The current crisis is global, and there is no sure way to forecast its length or depth. Such uncertainty would be disturbing in any country but is especially alarming here. For years, Putin steadily eliminated all political threats to his power, and by the end of his second term as president he enjoyed absolute authority. Now that authority is being challenged by forces beyond his control.
The always-brilliant Leon Aron of the American Enterprise Institute, writing in the Wall Street Journal, has some words of warning about Russia for the President Elect:
Russia faces a particularly nasty version of the global recession (at a minimum), and perhaps an economic “perfect storm.” Regardless of how bad its economy gets, two broad political trends, each carrying profound implications for Russia’s foreign policy and U.S.-Russian relations, are bound to emerge.
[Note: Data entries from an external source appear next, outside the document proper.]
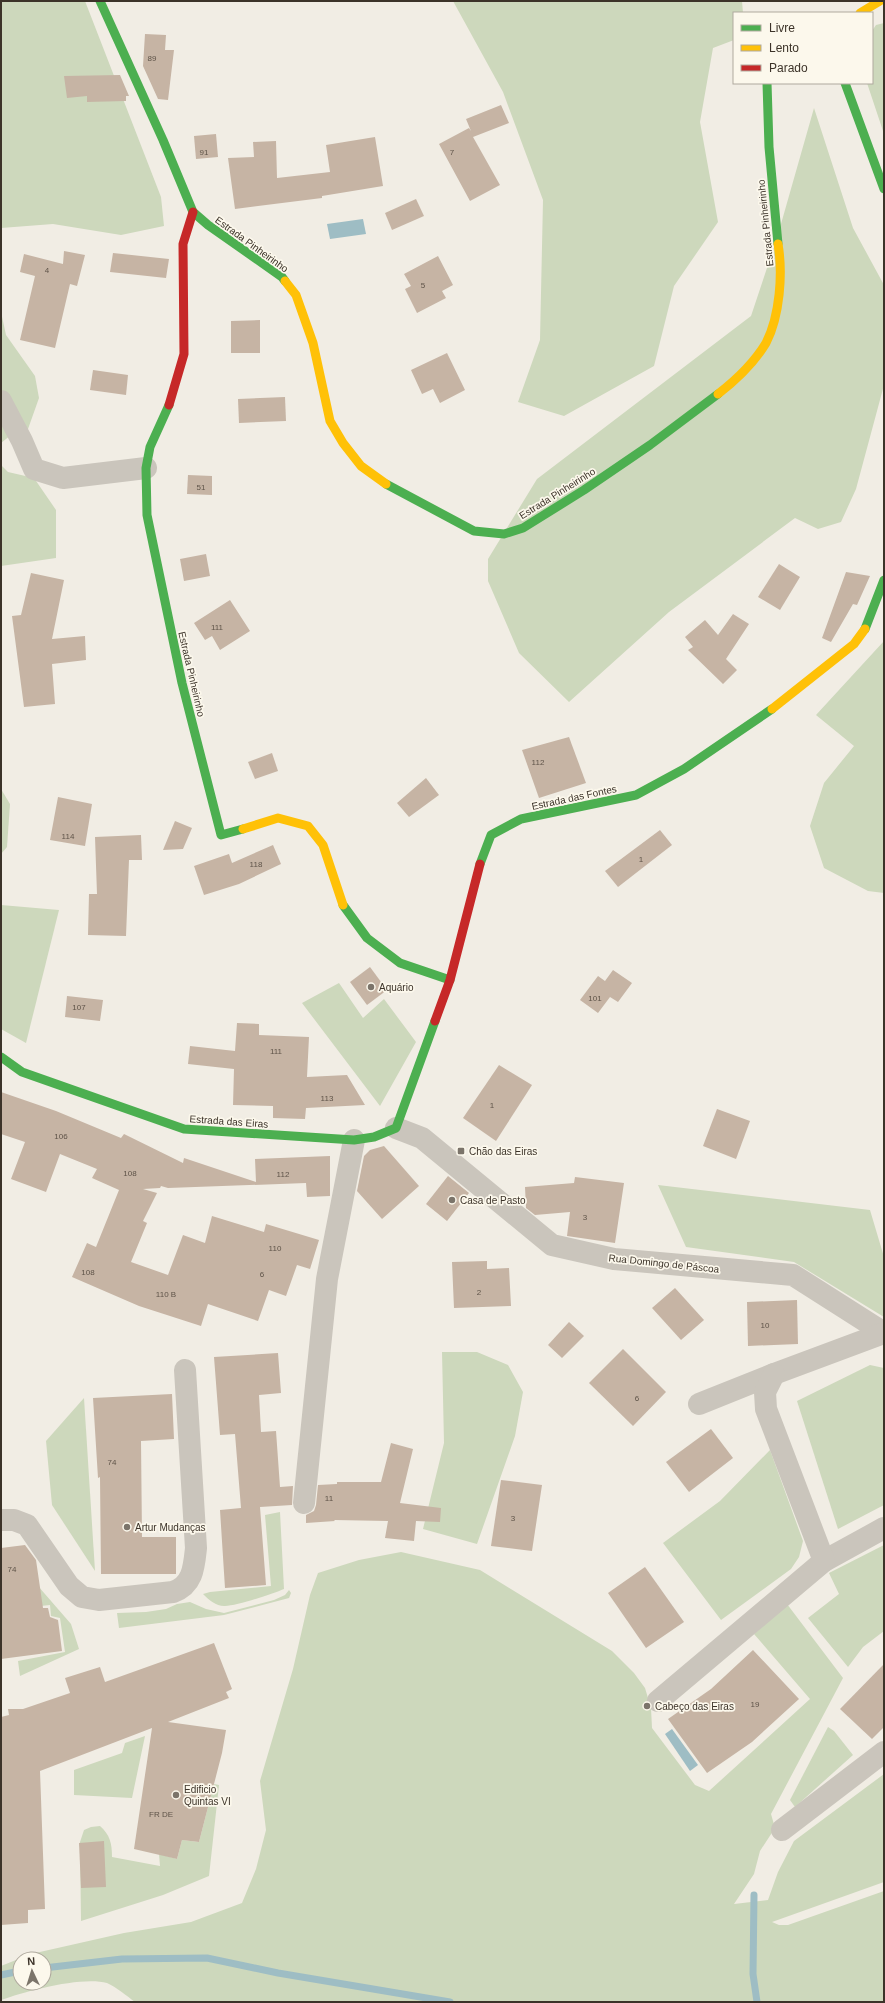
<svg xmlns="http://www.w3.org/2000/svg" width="885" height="2003" viewBox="0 0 885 2003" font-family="Helvetica,sans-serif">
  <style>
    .green { fill: #cdd8bc; fill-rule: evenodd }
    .water { fill: #9ebdc4 }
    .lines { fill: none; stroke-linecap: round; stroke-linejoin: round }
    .stream { stroke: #9ebdc4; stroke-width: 7 }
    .building { fill: #c6b4a4 }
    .street { stroke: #cac5bc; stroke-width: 22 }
    .fast { stroke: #4caf50; stroke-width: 9 }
    .slow { stroke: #ffc107; stroke-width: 9 }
    .jam { stroke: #c62828; stroke-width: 9 }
    .poi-dot { fill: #7b746a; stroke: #fcf8ec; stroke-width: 1.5 }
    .labels { text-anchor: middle; stroke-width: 3.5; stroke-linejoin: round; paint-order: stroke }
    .number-label { font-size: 8px; fill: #5e5348 }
    .street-label { font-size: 10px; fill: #3c3329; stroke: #fcf8ec }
    .poi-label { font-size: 10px; fill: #3c3329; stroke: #fcf8ec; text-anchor: start }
  </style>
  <rect width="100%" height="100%" fill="#f1ede4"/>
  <g class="green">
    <path d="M1,1H85L161,197L164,226L121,235L53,224L1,228Z"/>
    <path d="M453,1H742L743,13H734V40L713,48L700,122L718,222L674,286L654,366L564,416L518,402L540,340L543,200L503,92Z"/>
    <path d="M884,23V134L867,83H872V31L876,25Z"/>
    <path d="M814,108L853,228L884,285V385L856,489L841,522L818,529L795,518L669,612L569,702L519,653L488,581V559L537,479L751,316L777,238Z"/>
    <path d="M1,312L6,335L35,376L39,398L28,429L11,435L1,443Z"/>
    <path d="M1,465L8,472L34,478L56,510V558L1,566Z"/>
    <path d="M884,641V893L868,891L824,868L810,826L824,783L854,746L816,715Z"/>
    <path d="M1,789L10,804L7,847L1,854Z"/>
    <path d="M1,905L59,910L26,1043L1,1029Z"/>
    <path d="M339,983L363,1018L384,999L416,1042L380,1106L302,1003Z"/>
    <path d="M658,1185L870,1210L884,1257V1317L794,1262L686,1247Z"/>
    <path d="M442,1352H477L508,1365L523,1392L515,1436L477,1544L423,1529L444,1443Z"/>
    <path d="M870,1365L884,1368V1505L838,1529L797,1401Z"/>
    <path d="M84,1398L95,1571L52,1505L46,1441Z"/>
    <path d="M770,1450L803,1541L799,1557L791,1569L721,1620L663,1543L720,1501Z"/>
    <path d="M280,1512L284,1589C275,1593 234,1607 224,1606C216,1606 209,1600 203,1594L210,1592L271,1586L265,1515Z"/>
    <path d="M884,1545V1631L863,1647L848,1667L808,1618L839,1594L829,1573Z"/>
    <path d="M401,1552L480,1570L612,1651L634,1673L645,1688L651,1708L652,1728L695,1785L709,1791L810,1699L754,1634L787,1604L843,1678L771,1814L775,1828L760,1851L754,1874L734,1904L768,1900L778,1872L794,1841L884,1774V1882L772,1922L779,1925H788L884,1891V2002H135C127,1996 116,1987 107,1983C82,1976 26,1991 1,2000V1966L31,1954L124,1933L191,1922L242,1903L256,1869L266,1830L260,1781L293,1669L310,1595L318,1573L359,1560ZM20,1959H44V1983H20Z"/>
    <path d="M38,1586L71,1624L79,1649L20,1676L18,1661L65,1652L60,1618L51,1616L50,1605L31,1607Z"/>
    <path d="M289,1590L291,1593L289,1598L224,1615L119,1628L117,1613L146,1612L166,1609L177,1604L190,1602L206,1609L224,1613L274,1600L285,1595Z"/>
    <path d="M828,1727L834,1731L853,1755L795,1807L790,1800Z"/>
    <path d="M145,1736L132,1798L74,1795V1770L122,1753L125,1743Z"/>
    <path d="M214,1784L219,1785L209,1876L163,1895L81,1921L80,1842L84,1830L91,1827L100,1826C110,1835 112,1843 112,1857L160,1866L159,1854L177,1859L182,1840L199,1842Z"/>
  </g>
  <g class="water">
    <path d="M363,219L366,234L330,239L327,224Z"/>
    <path d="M672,1729L698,1765L690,1771L665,1734Z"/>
  </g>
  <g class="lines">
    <g class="stream">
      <path d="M754,1895L753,1974L757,2002"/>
      <path d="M44,1968L122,1959L207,1958L278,1973L450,2002"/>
      <path d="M1,1975L20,1971"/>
    </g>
  </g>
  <g class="building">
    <path d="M145,34L166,35L165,50H174L168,100L158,99L143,66Z"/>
    <path d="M120,75L129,96H126V101L87,102V96L67,98L64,76Z"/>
    <path d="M501,105L509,123L473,137L500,185L470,201L439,144L469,128L471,131L466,119Z"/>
    <path d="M216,134L218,157L196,159L194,136Z"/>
    <path d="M375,137L383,186L322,196V198L235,209L228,158L254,157L253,142L276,141L277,178L330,172L326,145Z"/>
    <path d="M416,199L424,216L392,230L385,213Z"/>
    <path d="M64,251L85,255L77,286L70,284L55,348L20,340L35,276L20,272L24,254L63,264Z"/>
    <path d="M113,253L169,259L166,278L110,272Z"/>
    <path d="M438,256L453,285L442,291L446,298L417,313L405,289L411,286L404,274Z"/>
    <path d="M260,320V353H231V321Z"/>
    <path d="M447,353L465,390L440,403L433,389L422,394L411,370Z"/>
    <path d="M93,370L128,375L126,395L90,390Z"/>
    <path d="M285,397L286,421L239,423L238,399Z"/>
    <path d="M188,475L212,476V495L187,494Z"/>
    <path d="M206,554L210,576L184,581L180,559Z"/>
    <path d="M779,564L800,577L780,610L758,597Z"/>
    <path d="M846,572L870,576L857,605L853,604L831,642L822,638Z"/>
    <path d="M31,573L64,580L52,639L85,636L86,660L52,664L55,704L24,707L12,616L21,615Z"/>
    <path d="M230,600L250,631L220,650L212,636L205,640L194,623Z"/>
    <path d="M733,614L749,624L726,659L737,670L723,684L688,650L693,647L685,637L705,620L718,635Z"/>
    <path d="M569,737L586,783L539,798L522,750Z"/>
    <path d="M272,753L278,771L255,779L248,762Z"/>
    <path d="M426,778L439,795L409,817L397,803Z"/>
    <path d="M58,797L92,804L85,846L50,840Z"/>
    <path d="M175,821L192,828L183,849L163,850Z"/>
    <path d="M660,830L672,845L618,887L605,871Z"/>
    <path d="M141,835L142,860H129L126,936L88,935L89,894H97L95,837Z"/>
    <path d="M273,845L281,864L239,884L204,895L194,866L229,854L232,863Z"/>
    <path d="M370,967L387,990L367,1005L350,982Z"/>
    <path d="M613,970L632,983L618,1002L610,997L598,1013L580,1000L598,976L605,981Z"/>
    <path d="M67,996L103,1000L100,1021L65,1017Z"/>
    <path d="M237,1023L259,1024V1035L309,1037L307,1077L347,1075L365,1105L306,1108L305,1119L273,1118V1106L233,1105L234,1069L188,1064L190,1046L235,1051Z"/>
    <path d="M499,1065L532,1085L496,1141L463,1118Z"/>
    <path d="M1,1092L56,1111L121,1138L124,1134L183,1163L184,1158L256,1182L255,1159L330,1156V1196L307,1197L306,1183L168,1188L161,1186L160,1188L143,1189L157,1193L143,1221L147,1223L131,1262L168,1275L183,1235L205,1243L212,1216L264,1232L266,1224L319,1240L310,1269L297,1265L286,1296L269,1290L258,1321L208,1304L201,1326L139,1306L72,1277L87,1243L96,1247L119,1190L92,1178L97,1169L60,1154L46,1192L11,1179L25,1142L1,1134Z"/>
    <path d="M717,1109L750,1121L736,1159L703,1146Z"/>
    <path d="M384,1146L419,1186L382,1219L357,1191L364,1156L370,1150Z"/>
    <path d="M448,1176L469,1193L447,1221L426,1204Z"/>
    <path d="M575,1177L624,1183L615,1243L567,1236L570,1212L535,1215L526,1208L525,1187L574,1183Z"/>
    <path d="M487,1261V1269L509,1268L511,1306L454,1308L452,1262Z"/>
    <path d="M675,1288L704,1320L681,1340L652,1308Z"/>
    <path d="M797,1300L798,1344L748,1346L747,1302Z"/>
    <path d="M569,1322L584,1336L562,1358L548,1345Z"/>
    <path d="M623,1349L666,1392L633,1426L589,1383Z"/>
    <path d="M278,1353L281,1393L259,1395L261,1432L276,1431L280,1487L293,1486L292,1505L260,1507L266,1585L225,1588L220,1510L241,1508L235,1434L220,1435L214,1357Z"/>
    <path d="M172,1394L174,1439L141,1441L142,1537H176V1574H101L100,1477L98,1478L93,1398Z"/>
    <path d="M711,1429L733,1458L689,1492L666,1462Z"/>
    <path d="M391,1443L413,1449L400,1503L441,1508L440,1522L416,1521L414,1541L385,1538L388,1521L334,1520L335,1521L306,1523V1515L314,1511L316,1505L318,1485L337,1484V1482H381Z"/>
    <path d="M501,1480L542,1485L532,1551L491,1546Z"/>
    <path d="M25,1545L36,1560L43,1608H48L50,1617L58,1620L62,1651L1,1659V1548Z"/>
    <path d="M645,1567L684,1622L646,1648L608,1593Z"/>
    <path d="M214,1643L232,1689L226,1692L229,1698L168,1722L226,1730L222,1753L199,1842L182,1840L177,1859L134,1849L152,1728L40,1771L45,1909L28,1910V1923L1,1925V1717L9,1715L8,1709H23L70,1693L65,1678L100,1667L105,1682Z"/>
    <path d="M753,1650L799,1699L752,1742L707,1773L668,1719L711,1689Z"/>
    <path d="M884,1664V1727L872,1739L840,1709Z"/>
    <path d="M104,1841L106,1887L81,1888L79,1843Z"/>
  </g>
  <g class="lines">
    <g class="street">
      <path d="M1,401L22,441L34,469L63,478L146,468"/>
      <path d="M396,1128L422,1138L552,1245L614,1259L793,1275L884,1333"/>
      <path d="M699,1404L774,1374L884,1333"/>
      <path d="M304,1503L327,1279L354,1140"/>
      <path d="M1,1520H14L27,1525L69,1586L82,1597L99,1600L173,1592C193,1585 194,1567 196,1548L185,1370"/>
      <path d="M824,1561L884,1528"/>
      <path d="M658,1701L824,1561L766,1409L765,1392L774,1374"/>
      <path d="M782,1830L884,1752"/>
    </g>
    <g class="fast">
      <path d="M100,1L163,140L193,212L208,225L282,277L285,281"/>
      <path d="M767,83L769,147L778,244"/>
      <path d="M845,83L884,189"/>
      <path d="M169,405L150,447L146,468L147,515L182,683L221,835L243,829"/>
      <path d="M386,484L474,531L504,534L523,528L584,490L650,445L718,394"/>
      <path d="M865,629L884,580"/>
      <path d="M480,864L491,835L521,819L636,795L684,769L772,709"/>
      <path d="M343,905L367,938L400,963L450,980"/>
      <path d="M1,1057L22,1072L184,1129L354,1140L374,1137L396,1128L435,1021"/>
    </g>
    <g class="slow">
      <path d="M860,13L880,1"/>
      <path d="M285,281L296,295L313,343L330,421L343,443L361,466L386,484"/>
      <path d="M718,394C736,380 754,363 766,343C780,316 783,273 778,244"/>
      <path d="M772,709L854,644L865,629"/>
      <path d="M243,829L278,818L308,826L323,845L343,905"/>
    </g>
    <g class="jam">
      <path d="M169,405L184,354L183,244L193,212"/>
      <path d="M435,1021L450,980L480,864"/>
    </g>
  </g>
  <g class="poi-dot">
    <circle cx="371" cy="987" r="4"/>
    <rect x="457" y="1147" width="8" height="8" rx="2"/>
    <circle cx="452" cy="1200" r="4"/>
    <circle cx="127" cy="1527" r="4"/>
    <circle cx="647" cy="1706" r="4"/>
    <circle cx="176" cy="1795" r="4"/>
  </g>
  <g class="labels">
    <g class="number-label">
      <text x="152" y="61">89</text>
      <text x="204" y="155">91</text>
      <text x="452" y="155">7</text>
      <text x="47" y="273">4</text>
      <text x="423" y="288">5</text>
      <text x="201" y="490">51</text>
      <text x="217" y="630">111</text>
      <text x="538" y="765">112</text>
      <text x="68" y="839">114</text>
      <text x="641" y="862">1</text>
      <text x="256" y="867">118</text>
      <text x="595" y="1001">101</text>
      <text x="79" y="1010">107</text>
      <text x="276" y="1054">111</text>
      <text x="327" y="1101">113</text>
      <text x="492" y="1108">1</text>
      <text x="61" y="1139">106</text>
      <text x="130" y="1176">108</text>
      <text x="283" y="1177">112</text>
      <text x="585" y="1220">3</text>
      <text x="275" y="1251">110</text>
      <text x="88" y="1275">108</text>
      <text x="262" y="1277">6</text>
      <text x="479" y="1295">2</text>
      <text x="166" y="1297">110 B</text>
      <text x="765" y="1328">10</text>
      <text x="637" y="1401">6</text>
      <text x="112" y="1465">74</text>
      <text x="329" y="1501">11</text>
      <text x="513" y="1521">3</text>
      <text x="12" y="1572">74</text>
      <text x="755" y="1707">19</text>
      <text x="161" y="1817">FR DE</text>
    </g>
    <g class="street-label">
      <text transform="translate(765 223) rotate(-96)" y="4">Estrada Pinheirinho</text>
      <text transform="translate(252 244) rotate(36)" y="4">Estrada Pinheirinho</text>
      <text transform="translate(557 493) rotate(-32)" y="4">Estrada Pinheirinho</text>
      <text transform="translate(192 674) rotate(77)" y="4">Estrada Pinheirinho</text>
      <text transform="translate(574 797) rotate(-12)" y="4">Estrada das Fontes</text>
      <text transform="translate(229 1121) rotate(4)" y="4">Estrada das Eiras</text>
      <text transform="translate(664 1263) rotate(6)" y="4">Rua Domingo de Páscoa</text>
    </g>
    <g class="poi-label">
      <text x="379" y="991">Aquário</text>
      <text x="469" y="1155">Chão das Eiras</text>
      <text x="460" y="1204">Casa de Pasto</text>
      <text x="135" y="1531">Artur Mudanças</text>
      <text x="655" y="1710">Cabeço das Eiras</text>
      <text x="184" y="1793">Edificio<tspan x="184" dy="12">Quintas VI</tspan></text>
    </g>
  </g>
  <rect width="885" height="2003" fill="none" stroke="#3c3329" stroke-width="4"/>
  <rect x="733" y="12" width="140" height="72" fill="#fcf8ec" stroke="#afa99e"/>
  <rect x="741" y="25" width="20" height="6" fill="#4caf50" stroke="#afa99e"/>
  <text x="769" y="32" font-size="12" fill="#3c3329">Livre</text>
  <rect x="741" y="45" width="20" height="6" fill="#ffc107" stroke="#afa99e"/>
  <text x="769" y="52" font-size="12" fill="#3c3329">Lento</text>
  <rect x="741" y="65" width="20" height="6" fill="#c62828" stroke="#afa99e"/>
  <text x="769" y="72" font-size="12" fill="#3c3329">Parado</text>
  <g transform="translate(32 1971) rotate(356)"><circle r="19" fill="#fcf8ec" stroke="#afa99e"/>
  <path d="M0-3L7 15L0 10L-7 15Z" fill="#7b746a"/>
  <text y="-6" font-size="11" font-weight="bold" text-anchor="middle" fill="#3c3329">N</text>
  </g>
</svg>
The first will be a growing dissatisfaction with the government, which may lead to a political crisis. The second will be a reactionary retrenchment: increased internal repression and more of its already troubling foreign policy. Managing the relationship with Moscow in the face of these trends is something President-elect Barack Obama and his administration should start thinking about now.
“The Federation building complex is a new symbol — a symbol of Putin’s Russia. And halting its construction is no less significant a symbol. It’s a symbol of the fact that Putin’s Russia has reached its end.”
— Mikhail Delyagin, director of the Moscow-based Institute for Globalization Studies.
Radio Free Europe reports on the Russian year in review:
2008 was a very good…half-year for Russia.
From its historic victory against Canada in the world ice hockey championships to skyrocketing oil revenues and growing international muscle, Russia spent at least the first half of the year the way it likes — a winner on all fronts. The signs were auspicious as early as January 2, 2008, when world oil prices passed the $100-a-barrel mark for the first time.
In energy-rich Russia, where the economy depends almost exclusively on resources, a single $1 rise in oil prices can translate into $1 billion in extra revenues a day. So by July, when prices hit their peak at $147 a barrel, Moscow appeared unstoppable. It continued its revenue-fueled advance through Europe and Asia, buying up billions in energy holdings. The EU’s failure to progress with its plans for the Nabucco pipeline allowed Russia to inch closer to a monopoly on natural-gas shipments to Europe via its proposed South Stream and Nord Stream pipelines.
Moscow also remained the foreign-policy bully, delighting in the failure of Georgia and Ukraine to advance further in their NATO membership bids, and maintaining a fighting stance over Washington’s Central European missile-defense plans. The Kremlin even pulled off a potentially tricky political transition that moved Vladimir Putin from the presidency to the premiership with no apparent loss of power or public affection. His presidential replacement, Dmitry Medvedev, proved a competent but unremarkable successor who appeared content to stay in Putin’s shadow.
Paul Quinn-Judge, a Russia expert with the International Crisis Group, describes the first seven months of the year as a heady combination of “hubris and oil.”